In the bloody video recognition based on the audio channel alone, the recognition result of inputting the original waveform diagram as a 1D convolutional network is better than the recognition result of processing the spectral map as a 2D convolutional network input. This is because the original waveform diagram is directly used as the information input of the network to reduce the loss of audio channel information. The features obtained after the 1D convolutional network can better describe the semantic information of the audio data. Here, we perform the same processing for each piece of test audio to the training phase, fill or truncate to 32,000 sampling points and send it to the trained one. The network gets its prediction score. However, as can be seen from Table 2 the indicators for detecting blood-stained video with audio channels are significantly lower than those with only visual channels. We believe that the main reason is that in the task of recognizing the bloody videos, audio information is just complementary and auxiliary to visual channel information. Not all audio channels of the video profiles contain obvious bloody features. For example, few videos may display bloody content without including screams and other sounds. On this condition, the cue from the sound cannot judge whether the video is bloody or not.

In the aspect of bloody video recognition based on audio-visual feature fusion, we implemented two bloody video recognition methods: one is based on the direct concatenation and fusion of audio-visual features, the other is based on the construction of feature fusion layer. By comparing the above experimental results, we can clearly see that the recognition accuracy of bloody video based on the multimodal fusion model is higher than that of the single-channel detection compared to the visual channel and the audio channel, which verifies the effectiveness of audio-visual feature fusion. However, due to the difficulty in collecting bloody video data, the number of our datasets is not large enough, making the difference in the recognition results of the two feature fusion methods not obvious. It is believed that the bloody video recognition method based on the feature fusion layer will exhibit better robustness as the amount of data increases.

5 Conclusion

5.1 Conclusion

This paper focuses on the use of multimodal fusion technology to achieve bloody video recognition. First of all, the related research is summarized in the aspects of feature extraction and multi-channel fusion technology; And then, the visual features of the frame is extracted from the residual network are sent to the two-layer LSTM to represent the spatial-temporal visual cues of bloody video. The raw audio waveform is input into the 1D convolution in the neural network to get the audio signal features in the time domain. Finally, we achieve bloody video recognition based on early-fusion multimodal fusion and implement end-to-end training using video label as a supervision signal. We aim to make full use of the correlation and complementarity of visual and audio channels to make joint decisions on bloody video. Using a effective fusion layer, the visual and audio features are projected into the same feature expression space and finally get 95% accuracy.

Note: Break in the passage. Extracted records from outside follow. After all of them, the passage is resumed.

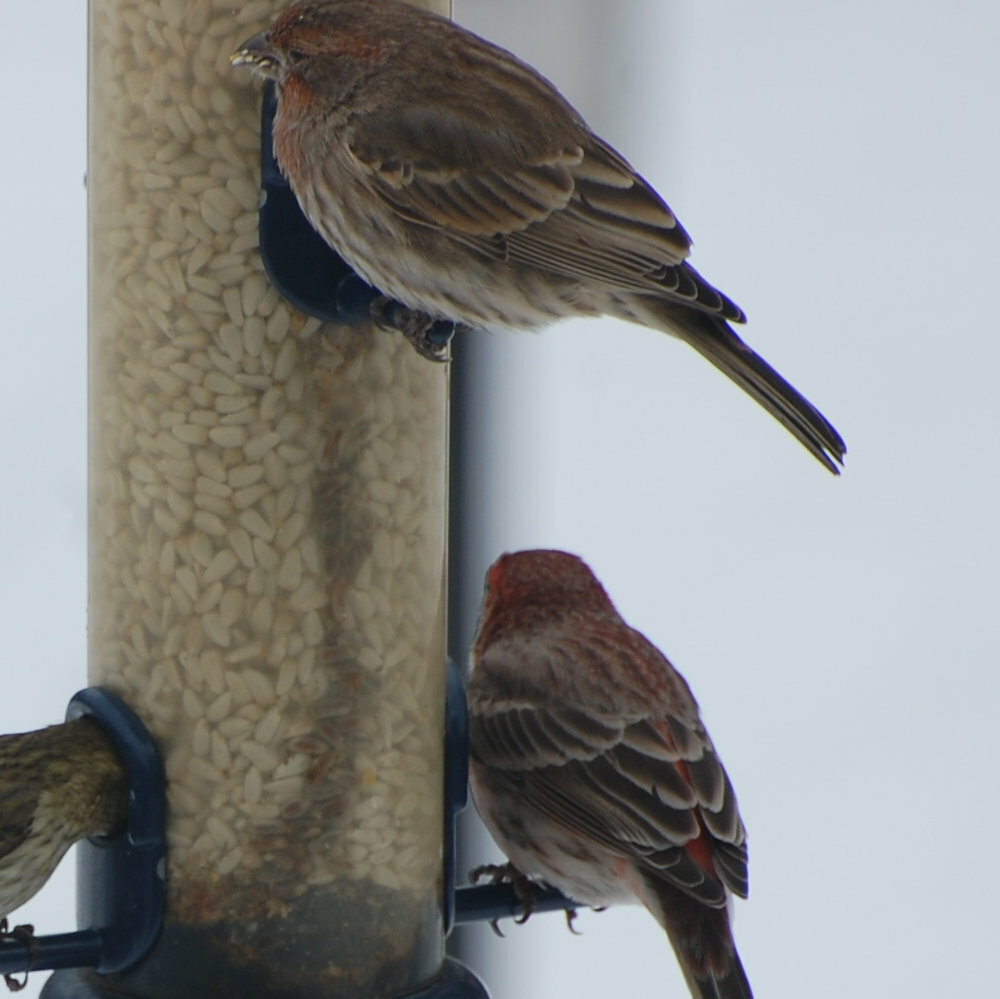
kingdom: Animalia
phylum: Chordata
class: Aves
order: Passeriformes
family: Fringillidae
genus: Haemorhous
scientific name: Haemorhous mexicanus
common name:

Due to less open bloody video data, we constructed bloody pictures and bloody video database using web crawlers and data augmented methods. The proposed multi-channel fusion model over the single-channel model is verified, and it can have a better discriminative effect on the videos in our self-built bloody video database. This research is also beneficial for the development of intelligent monitoring technology for bloody Internet content.

5.2 The Future Work

In this paper, CNN+LSTM is used to let the network automatically extract visual feature descriptors. However, bloody videos often contain some fighting scenarios. Therefore, the motion cues like optical flow information will be considered in order to obtain a higher-performance bloody violent video recognition system in the future.